## Exercise
Scan the entries below for the string "même" and copy every line where it turns up.

Top of Entries supplied

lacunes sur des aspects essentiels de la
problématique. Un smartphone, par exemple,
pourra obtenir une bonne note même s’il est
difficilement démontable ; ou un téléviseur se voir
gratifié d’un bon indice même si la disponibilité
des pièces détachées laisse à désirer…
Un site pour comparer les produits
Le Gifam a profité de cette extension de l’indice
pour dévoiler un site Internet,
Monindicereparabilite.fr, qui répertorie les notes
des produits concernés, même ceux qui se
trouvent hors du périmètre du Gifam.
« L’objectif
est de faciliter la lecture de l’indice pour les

Bottom of Entries supplied

## Answer
pourra obtenir une bonne note même s’il est
gratifié d’un bon indice même si la disponibilité
des produits concernés, même ceux qui se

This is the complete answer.